## EXERCISE DESCRIPTION
Copy each of the records below line for line, with every character unchanged.

## DATA FOR THE TASK
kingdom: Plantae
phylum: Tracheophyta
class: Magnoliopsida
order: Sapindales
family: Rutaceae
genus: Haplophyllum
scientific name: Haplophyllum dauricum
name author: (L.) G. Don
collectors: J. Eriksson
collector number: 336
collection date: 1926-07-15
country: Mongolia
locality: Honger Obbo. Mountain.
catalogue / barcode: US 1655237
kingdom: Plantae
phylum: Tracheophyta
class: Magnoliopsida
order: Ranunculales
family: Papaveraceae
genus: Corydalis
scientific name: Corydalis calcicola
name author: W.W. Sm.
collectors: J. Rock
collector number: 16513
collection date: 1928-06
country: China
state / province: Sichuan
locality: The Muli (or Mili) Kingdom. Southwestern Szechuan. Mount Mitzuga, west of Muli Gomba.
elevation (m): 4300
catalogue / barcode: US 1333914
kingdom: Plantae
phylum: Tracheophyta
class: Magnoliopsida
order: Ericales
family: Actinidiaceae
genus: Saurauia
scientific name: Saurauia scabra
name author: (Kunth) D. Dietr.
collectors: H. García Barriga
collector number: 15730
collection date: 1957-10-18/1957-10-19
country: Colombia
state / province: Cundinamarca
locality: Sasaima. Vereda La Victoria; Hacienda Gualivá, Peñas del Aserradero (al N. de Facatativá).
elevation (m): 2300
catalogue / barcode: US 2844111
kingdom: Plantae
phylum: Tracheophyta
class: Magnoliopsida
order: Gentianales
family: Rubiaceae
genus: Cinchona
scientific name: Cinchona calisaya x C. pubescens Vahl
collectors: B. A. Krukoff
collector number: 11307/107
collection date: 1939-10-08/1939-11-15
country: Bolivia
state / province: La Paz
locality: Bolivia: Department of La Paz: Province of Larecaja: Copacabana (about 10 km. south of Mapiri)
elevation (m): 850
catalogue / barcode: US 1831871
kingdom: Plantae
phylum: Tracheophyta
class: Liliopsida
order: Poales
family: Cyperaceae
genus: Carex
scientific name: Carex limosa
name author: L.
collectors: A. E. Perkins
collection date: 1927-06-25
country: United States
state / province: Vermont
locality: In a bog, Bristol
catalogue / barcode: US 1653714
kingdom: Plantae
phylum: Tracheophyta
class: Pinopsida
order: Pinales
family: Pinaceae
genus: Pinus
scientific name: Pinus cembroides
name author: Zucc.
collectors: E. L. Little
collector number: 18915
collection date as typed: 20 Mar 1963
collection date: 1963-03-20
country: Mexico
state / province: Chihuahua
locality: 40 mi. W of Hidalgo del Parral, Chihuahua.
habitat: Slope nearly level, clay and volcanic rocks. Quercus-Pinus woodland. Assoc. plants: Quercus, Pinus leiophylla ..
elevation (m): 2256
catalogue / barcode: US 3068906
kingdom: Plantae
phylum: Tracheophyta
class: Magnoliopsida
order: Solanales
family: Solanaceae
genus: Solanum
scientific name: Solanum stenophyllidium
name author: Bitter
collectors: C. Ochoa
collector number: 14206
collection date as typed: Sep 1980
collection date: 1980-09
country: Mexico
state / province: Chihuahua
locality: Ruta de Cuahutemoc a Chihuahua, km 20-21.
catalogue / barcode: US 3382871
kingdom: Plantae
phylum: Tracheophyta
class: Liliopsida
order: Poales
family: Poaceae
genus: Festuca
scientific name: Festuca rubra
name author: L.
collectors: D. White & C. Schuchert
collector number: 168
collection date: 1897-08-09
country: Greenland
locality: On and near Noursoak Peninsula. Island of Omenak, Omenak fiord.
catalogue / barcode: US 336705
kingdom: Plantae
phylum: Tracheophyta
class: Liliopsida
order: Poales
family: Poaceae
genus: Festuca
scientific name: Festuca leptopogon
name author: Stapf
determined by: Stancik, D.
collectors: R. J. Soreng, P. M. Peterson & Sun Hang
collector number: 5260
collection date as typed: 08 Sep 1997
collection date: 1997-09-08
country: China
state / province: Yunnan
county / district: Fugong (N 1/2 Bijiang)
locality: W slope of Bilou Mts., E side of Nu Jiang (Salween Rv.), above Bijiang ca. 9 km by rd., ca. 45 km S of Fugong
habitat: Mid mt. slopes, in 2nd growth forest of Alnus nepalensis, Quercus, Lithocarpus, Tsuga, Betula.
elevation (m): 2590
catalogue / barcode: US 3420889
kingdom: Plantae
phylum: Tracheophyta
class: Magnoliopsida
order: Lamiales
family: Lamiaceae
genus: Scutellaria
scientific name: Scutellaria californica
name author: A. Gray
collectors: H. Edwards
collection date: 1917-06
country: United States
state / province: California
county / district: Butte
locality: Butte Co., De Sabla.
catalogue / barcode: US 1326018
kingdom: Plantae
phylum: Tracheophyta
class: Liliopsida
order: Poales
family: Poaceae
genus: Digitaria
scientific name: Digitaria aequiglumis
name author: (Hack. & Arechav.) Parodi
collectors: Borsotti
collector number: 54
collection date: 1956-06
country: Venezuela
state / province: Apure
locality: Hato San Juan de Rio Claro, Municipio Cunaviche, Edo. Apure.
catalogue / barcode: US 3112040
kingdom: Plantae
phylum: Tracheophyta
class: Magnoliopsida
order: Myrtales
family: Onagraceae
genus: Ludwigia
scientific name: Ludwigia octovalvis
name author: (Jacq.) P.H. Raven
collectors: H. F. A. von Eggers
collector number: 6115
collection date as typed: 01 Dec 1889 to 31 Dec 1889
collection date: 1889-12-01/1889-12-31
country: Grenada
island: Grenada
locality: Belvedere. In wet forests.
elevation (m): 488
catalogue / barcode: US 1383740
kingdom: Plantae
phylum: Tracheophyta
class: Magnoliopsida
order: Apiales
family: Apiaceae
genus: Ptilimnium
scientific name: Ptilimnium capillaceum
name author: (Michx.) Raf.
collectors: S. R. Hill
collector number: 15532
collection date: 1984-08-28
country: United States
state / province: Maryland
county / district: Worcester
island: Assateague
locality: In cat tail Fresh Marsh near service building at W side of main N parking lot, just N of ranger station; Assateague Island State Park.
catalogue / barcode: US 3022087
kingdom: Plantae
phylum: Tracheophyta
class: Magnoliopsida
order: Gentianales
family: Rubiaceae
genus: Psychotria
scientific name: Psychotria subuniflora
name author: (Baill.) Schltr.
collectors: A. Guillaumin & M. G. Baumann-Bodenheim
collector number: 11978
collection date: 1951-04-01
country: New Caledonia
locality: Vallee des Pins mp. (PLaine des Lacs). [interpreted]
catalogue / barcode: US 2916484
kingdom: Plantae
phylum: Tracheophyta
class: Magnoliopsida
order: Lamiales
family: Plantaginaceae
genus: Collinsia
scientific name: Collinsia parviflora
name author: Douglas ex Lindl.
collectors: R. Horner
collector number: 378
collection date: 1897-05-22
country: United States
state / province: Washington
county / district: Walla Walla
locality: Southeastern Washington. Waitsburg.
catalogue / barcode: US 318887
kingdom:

## TASK RESPONSE
kingdom: Plantae
phylum: Tracheophyta
class: Magnoliopsida
order: Sapindales
family: Rutaceae
genus: Haplophyllum
scientific name: Haplophyllum dauricum
name author: (L.) G. Don
collectors: J. Eriksson
collector number: 336
collection date: 1926-07-15
country: Mongolia
locality: Honger Obbo. Mountain.
catalogue / barcode: US 1655237
kingdom: Plantae
phylum: Tracheophyta
class: Magnoliopsida
order: Ranunculales
family: Papaveraceae
genus: Corydalis
scientific name: Corydalis calcicola
name author: W.W. Sm.
collectors: J. Rock
collector number: 16513
collection date: 1928-06
country: China
state / province: Sichuan
locality: The Muli (or Mili) Kingdom. Southwestern Szechuan. Mount Mitzuga, west of Muli Gomba.
elevation (m): 4300
catalogue / barcode: US 1333914
kingdom: Plantae
phylum: Tracheophyta
class: Magnoliopsida
order: Ericales
family: Actinidiaceae
genus: Saurauia
scientific name: Saurauia scabra
name author: (Kunth) D. Dietr.
collectors: H. García Barriga
collector number: 15730
collection date: 1957-10-18/1957-10-19
country: Colombia
state / province: Cundinamarca
locality: Sasaima. Vereda La Victoria; Hacienda Gualivá, Peñas del Aserradero (al N. de Facatativá).
elevation (m): 2300
catalogue / barcode: US 2844111
kingdom: Plantae
phylum: Tracheophyta
class: Magnoliopsida
order: Gentianales
family: Rubiaceae
genus: Cinchona
scientific name: Cinchona calisaya x C. pubescens Vahl
collectors: B. A. Krukoff
collector number: 11307/107
collection date: 1939-10-08/1939-11-15
country: Bolivia
state / province: La Paz
locality: Bolivia: Department of La Paz: Province of Larecaja: Copacabana (about 10 km. south of Mapiri)
elevation (m): 850
catalogue / barcode: US 1831871
kingdom: Plantae
phylum: Tracheophyta
class: Liliopsida
order: Poales
family: Cyperaceae
genus: Carex
scientific name: Carex limosa
name author: L.
collectors: A. E. Perkins
collection date: 1927-06-25
country: United States
state / province: Vermont
locality: In a bog, Bristol
catalogue / barcode: US 1653714
kingdom: Plantae
phylum: Tracheophyta
class: Pinopsida
order: Pinales
family: Pinaceae
genus: Pinus
scientific name: Pinus cembroides
name author: Zucc.
collectors: E. L. Little
collector number: 18915
collection date as typed: 20 Mar 1963
collection date: 1963-03-20
country: Mexico
state / province: Chihuahua
locality: 40 mi. W of Hidalgo del Parral, Chihuahua.
habitat: Slope nearly level, clay and volcanic rocks. Quercus-Pinus woodland. Assoc. plants: Quercus, Pinus leiophylla ..
elevation (m): 2256
catalogue / barcode: US 3068906
kingdom: Plantae
phylum: Tracheophyta
class: Magnoliopsida
order: Solanales
family: Solanaceae
genus: Solanum
scientific name: Solanum stenophyllidium
name author: Bitter
collectors: C. Ochoa
collector number: 14206
collection date as typed: Sep 1980
collection date: 1980-09
country: Mexico
state / province: Chihuahua
locality: Ruta de Cuahutemoc a Chihuahua, km 20-21.
catalogue / barcode: US 3382871
kingdom: Plantae
phylum: Tracheophyta
class: Liliopsida
order: Poales
family: Poaceae
genus: Festuca
scientific name: Festuca rubra
name author: L.
collectors: D. White & C. Schuchert
collector number: 168
collection date: 1897-08-09
country: Greenland
locality: On and near Noursoak Peninsula. Island of Omenak, Omenak fiord.
catalogue / barcode: US 336705
kingdom: Plantae
phylum: Tracheophyta
class: Liliopsida
order: Poales
family: Poaceae
genus: Festuca
scientific name: Festuca leptopogon
name author: Stapf
determined by: Stancik, D.
collectors: R. J. Soreng, P. M. Peterson & Sun Hang
collector number: 5260
collection date as typed: 08 Sep 1997
collection date: 1997-09-08
country: China
state / province: Yunnan
county / district: Fugong (N 1/2 Bijiang)
locality: W slope of Bilou Mts., E side of Nu Jiang (Salween Rv.), above Bijiang ca. 9 km by rd., ca. 45 km S of Fugong
habitat: Mid mt. slopes, in 2nd growth forest of Alnus nepalensis, Quercus, Lithocarpus, Tsuga, Betula.
elevation (m): 2590
catalogue / barcode: US 3420889
kingdom: Plantae
phylum: Tracheophyta
class: Magnoliopsida
order: Lamiales
family: Lamiaceae
genus: Scutellaria
scientific name: Scutellaria californica
name author: A. Gray
collectors: H. Edwards
collection date: 1917-06
country: United States
state / province: California
county / district: Butte
locality: Butte Co., De Sabla.
catalogue / barcode: US 1326018
kingdom: Plantae
phylum: Tracheophyta
class: Liliopsida
order: Poales
family: Poaceae
genus: Digitaria
scientific name: Digitaria aequiglumis
name author: (Hack. & Arechav.) Parodi
collectors: Borsotti
collector number: 54
collection date: 1956-06
country: Venezuela
state / province: Apure
locality: Hato San Juan de Rio Claro, Municipio Cunaviche, Edo. Apure.
catalogue / barcode: US 3112040
kingdom: Plantae
phylum: Tracheophyta
class: Magnoliopsida
order: Myrtales
family: Onagraceae
genus: Ludwigia
scientific name: Ludwigia octovalvis
name author: (Jacq.) P.H. Raven
collectors: H. F. A. von Eggers
collector number: 6115
collection date as typed: 01 Dec 1889 to 31 Dec 1889
collection date: 1889-12-01/1889-12-31
country: Grenada
island: Grenada
locality: Belvedere. In wet forests.
elevation (m): 488
catalogue / barcode: US 1383740
kingdom: Plantae
phylum: Tracheophyta
class: Magnoliopsida
order: Apiales
family: Apiaceae
genus: Ptilimnium
scientific name: Ptilimnium capillaceum
name author: (Michx.) Raf.
collectors: S. R. Hill
collector number: 15532
collection date: 1984-08-28
country: United States
state / province: Maryland
county / district: Worcester
island: Assateague
locality: In cat tail Fresh Marsh near service building at W side of main N parking lot, just N of ranger station; Assateague Island State Park.
catalogue / barcode: US 3022087
kingdom: Plantae
phylum: Tracheophyta
class: Magnoliopsida
order: Gentianales
family: Rubiaceae
genus: Psychotria
scientific name: Psychotria subuniflora
name author: (Baill.) Schltr.
collectors: A. Guillaumin & M. G. Baumann-Bodenheim
collector number: 11978
collection date: 1951-04-01
country: New Caledonia
locality: Vallee des Pins mp. (PLaine des Lacs). [interpreted]
catalogue / barcode: US 2916484
kingdom: Plantae
phylum: Tracheophyta
class: Magnoliopsida
order: Lamiales
family: Plantaginaceae
genus: Collinsia
scientific name: Collinsia parviflora
name author: Douglas ex Lindl.
collectors: R. Horner
collector number: 378
collection date: 1897-05-22
country: United States
state / province: Washington
county / district: Walla Walla
locality: Southeastern Washington. Waitsburg.
catalogue / barcode: US 318887
kingdom:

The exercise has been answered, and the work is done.